### Task statement:
Edit the tambour door thread between "## Felix (25" and "router bit set.", inclusive, and replace "router bit set" with "router bit kit".

# Tambour Doors



## Mark Karacsonyi (24 Oct 2020)

Hi all,

Has anyone any experience in making the rollover top, type of tambour doors. They are to make bread bins.

I need to make approx 15 of these, for a startup business. More orders may follow.

I have a suspicion this will be a router table project. Nearly forgot. The door ‘slats’, need to interlock.


----------



## Felix (25 Oct 2020)

I watched a video on Youtube about it as I wanted to make some for my T5 van, but made doors intstead...have a look at this


----------



## Mead Camans (25 Oct 2020)

If you can afford to, get a hold of the Amana router bit set. 






Tambour Door/Appliance Garage Router Bit Sets - Door Making Router Bits - Industrial Quality, Rattle-Free from Amana Tool - Router Bits - Industrial Quality Carbide Tipped Bits from Amana Tool - Products


Industrial Quality Router Bits, CNC Router Bits, Saw Blades, Shaper Cutters, Boring Bits & Planer and Jointer Knives by Amana Tool




www.amanatool.com
 




Pretty easy to use and gives great results.


----------



## Mark Karacsonyi (25 Oct 2020)

Great thanks all. I will look at the store of Mr Sefton, and see if he stores the bits listed.


----------



## Mark Karacsonyi (25 Oct 2020)

bowmaster said:


> I watched a video on Youtube about it as I wanted to make some for my T5 van, but made doors intstead...have a look at this




Impressive, thanks for sharing. However I need the interlocking slat version. The linen backed version, will fail on food hygiene standards. Please don’t ask me why, I don’t make the rules.


----------



## Inspector (25 Oct 2020)

The thing I don't care for with the interlocking type is they usually result in a thick tambour which isn't an issue on a roll top desk but is on a breadbox that may only be a couple feet wide at most. Since you can't use cloth how about cable? There were a lot of tambours made with fine cable stringing the slats together. The kind of cable used for fishing leaders would work. Amazon.com : 49-Strand Cable Vinyl Coated 7x7 Stainless Steel Kit 30ft 175lb 1.0mm w/10 1.3mm crimps : Sports & Outdoors You might want to use canoe bits to make a cove and bead for the edges. If they become a going concern you could set up a gang drill to make the holes rather than individually. Monofilament fishing line itself might work but you'll have to test it to see if it has the longevity to do the job.

For the couple cloth backed tambours I made I had several boards going at a time to make the slats. After surfacing and thicknessing the boards to the width I wanted, 3/4" if I recall, I would joint both edges of the boards and then rip them on the table saw. Then back to the jointer for another pair of edges and then saw them off. I did it until the boards were too narrow to safely handle. The jointer and table saw were both kept running at the same time. You end up with slats with 3 sides surfaced and the sawn side was glued to the cloth. You could do the same and clean up the last surface in the thicknesser if capable of handling thin work or a drum sander. For larger production shapers or molders make more sense than routers unless you are using the interlocking bulb joint.

Pete


----------



## recipio (25 Oct 2020)

(Extracted data entries)
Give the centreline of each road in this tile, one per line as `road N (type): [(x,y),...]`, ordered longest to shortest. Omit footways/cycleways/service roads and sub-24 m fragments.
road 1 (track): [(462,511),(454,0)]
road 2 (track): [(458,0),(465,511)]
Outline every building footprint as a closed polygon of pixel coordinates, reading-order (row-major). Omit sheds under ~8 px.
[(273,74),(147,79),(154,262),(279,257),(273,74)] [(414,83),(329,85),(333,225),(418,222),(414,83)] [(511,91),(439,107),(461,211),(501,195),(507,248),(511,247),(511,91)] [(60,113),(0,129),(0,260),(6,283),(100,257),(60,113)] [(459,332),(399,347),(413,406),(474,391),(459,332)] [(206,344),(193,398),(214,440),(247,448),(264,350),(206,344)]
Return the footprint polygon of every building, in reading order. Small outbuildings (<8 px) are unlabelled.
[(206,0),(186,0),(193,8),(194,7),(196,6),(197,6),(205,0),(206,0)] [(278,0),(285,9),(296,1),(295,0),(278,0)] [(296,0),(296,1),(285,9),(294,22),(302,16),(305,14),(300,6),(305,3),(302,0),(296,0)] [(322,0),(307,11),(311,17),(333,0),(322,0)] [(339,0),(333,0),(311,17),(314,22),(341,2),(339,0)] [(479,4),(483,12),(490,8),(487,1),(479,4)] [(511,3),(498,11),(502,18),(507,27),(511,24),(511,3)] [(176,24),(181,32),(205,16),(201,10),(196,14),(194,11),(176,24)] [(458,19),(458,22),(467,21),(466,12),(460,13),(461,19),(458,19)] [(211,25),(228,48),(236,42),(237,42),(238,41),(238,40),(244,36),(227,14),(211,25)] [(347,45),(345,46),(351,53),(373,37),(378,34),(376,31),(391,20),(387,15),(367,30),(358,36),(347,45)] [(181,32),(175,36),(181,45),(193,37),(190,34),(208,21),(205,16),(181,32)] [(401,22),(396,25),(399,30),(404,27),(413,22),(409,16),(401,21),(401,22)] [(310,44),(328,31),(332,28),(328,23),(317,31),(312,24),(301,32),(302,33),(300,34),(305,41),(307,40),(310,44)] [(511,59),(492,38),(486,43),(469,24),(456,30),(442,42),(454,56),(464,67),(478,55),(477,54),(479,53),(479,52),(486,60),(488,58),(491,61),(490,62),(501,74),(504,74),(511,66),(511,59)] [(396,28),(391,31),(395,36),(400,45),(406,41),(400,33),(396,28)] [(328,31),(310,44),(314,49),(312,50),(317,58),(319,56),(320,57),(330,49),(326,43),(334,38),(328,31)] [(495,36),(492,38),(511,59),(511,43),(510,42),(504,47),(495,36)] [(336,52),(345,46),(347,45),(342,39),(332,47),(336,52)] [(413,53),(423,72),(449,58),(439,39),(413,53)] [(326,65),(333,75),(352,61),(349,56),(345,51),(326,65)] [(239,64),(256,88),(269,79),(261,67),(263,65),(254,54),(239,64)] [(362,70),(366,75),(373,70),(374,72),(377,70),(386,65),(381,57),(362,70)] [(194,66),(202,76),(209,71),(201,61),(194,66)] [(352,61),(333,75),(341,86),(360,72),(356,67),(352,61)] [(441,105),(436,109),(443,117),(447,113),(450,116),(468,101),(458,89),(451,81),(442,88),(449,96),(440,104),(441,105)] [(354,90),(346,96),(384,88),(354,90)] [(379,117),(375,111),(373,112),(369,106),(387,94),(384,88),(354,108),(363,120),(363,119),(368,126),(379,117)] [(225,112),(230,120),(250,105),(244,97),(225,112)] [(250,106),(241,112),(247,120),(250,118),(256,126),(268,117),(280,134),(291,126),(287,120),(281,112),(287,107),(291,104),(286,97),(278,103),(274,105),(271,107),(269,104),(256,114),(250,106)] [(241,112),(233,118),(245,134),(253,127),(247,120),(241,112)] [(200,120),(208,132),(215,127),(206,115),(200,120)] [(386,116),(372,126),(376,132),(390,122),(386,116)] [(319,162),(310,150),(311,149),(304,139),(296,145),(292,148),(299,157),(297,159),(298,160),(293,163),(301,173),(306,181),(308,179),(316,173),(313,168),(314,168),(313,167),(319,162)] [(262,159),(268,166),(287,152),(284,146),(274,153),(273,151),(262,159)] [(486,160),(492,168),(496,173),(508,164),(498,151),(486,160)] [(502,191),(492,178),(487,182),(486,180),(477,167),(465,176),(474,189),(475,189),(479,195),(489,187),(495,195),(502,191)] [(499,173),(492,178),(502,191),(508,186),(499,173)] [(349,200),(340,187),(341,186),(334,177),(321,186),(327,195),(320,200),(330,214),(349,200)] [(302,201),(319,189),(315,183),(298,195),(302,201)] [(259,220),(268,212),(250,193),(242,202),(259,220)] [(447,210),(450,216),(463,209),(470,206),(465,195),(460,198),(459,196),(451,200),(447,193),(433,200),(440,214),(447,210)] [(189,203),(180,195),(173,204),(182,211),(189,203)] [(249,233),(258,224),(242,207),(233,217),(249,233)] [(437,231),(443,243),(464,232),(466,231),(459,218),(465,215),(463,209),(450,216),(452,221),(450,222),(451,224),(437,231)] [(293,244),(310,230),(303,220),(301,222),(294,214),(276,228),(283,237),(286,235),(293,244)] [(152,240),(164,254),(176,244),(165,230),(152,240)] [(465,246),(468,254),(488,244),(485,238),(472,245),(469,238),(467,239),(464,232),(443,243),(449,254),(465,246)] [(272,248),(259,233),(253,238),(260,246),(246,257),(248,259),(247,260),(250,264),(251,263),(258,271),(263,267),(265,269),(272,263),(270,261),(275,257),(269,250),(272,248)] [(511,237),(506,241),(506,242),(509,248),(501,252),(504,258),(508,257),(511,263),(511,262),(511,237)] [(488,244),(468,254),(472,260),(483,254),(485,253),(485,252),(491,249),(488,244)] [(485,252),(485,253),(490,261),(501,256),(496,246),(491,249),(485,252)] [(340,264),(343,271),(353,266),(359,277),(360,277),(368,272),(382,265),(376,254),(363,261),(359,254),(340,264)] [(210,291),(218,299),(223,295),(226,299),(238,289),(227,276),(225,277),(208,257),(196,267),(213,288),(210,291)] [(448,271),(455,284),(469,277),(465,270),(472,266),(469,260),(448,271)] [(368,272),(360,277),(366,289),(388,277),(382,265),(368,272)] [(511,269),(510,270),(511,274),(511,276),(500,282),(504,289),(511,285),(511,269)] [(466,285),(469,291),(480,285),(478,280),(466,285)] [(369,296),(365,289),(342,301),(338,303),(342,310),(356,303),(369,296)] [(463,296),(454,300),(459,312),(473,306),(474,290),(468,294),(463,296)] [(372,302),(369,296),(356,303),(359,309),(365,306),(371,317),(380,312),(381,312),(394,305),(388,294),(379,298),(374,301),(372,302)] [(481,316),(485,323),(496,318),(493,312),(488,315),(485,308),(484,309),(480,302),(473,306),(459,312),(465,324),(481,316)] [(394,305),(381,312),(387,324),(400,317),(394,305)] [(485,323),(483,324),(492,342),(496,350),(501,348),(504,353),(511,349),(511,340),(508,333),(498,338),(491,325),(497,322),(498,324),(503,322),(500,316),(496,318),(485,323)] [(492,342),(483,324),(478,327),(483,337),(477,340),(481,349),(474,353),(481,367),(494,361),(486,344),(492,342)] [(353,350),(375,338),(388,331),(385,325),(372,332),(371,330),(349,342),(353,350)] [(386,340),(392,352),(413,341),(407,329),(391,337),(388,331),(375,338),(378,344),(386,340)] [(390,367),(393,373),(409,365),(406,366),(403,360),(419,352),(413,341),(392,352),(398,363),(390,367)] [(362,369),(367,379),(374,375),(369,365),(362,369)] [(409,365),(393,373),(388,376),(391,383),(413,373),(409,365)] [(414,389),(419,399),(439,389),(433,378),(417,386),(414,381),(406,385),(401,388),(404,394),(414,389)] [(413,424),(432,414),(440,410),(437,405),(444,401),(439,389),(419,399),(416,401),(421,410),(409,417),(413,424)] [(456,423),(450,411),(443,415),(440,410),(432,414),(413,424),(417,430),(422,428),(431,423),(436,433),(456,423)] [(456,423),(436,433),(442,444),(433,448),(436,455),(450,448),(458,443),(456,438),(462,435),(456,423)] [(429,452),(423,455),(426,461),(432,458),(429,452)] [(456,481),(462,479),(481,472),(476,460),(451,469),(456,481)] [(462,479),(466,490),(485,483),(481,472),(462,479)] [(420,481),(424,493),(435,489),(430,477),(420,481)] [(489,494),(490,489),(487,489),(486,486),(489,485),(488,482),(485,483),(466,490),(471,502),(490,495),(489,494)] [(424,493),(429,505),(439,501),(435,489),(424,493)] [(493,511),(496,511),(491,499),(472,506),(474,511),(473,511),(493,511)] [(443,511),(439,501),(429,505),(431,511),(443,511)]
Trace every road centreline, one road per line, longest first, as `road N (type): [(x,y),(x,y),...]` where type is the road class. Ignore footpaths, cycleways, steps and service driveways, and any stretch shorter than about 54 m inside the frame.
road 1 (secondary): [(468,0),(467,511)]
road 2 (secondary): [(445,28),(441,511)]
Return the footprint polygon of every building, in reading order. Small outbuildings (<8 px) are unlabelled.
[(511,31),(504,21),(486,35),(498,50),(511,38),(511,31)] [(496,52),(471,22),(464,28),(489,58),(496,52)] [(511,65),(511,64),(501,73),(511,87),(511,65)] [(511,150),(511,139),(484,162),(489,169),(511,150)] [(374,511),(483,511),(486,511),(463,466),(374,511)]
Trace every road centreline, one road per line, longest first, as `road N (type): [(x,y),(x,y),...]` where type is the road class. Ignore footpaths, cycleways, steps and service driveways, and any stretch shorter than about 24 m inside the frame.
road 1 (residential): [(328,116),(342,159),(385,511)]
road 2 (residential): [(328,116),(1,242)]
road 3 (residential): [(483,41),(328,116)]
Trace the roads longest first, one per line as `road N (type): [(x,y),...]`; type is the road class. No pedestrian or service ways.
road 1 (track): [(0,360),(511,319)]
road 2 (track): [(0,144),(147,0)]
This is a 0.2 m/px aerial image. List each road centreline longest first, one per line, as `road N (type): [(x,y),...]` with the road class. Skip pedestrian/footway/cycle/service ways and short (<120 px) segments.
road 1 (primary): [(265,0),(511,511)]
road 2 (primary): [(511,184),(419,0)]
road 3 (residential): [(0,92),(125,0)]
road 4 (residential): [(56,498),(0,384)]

### Output of the exercise:
## Felix (25 Oct 2020)

I watched a video on Youtube about it as I wanted to make some for my T5 van, but made doors intstead...have a look at this


----------



## Mead Camans (25 Oct 2020)

If you can afford to, get a hold of the Amana router bit kit.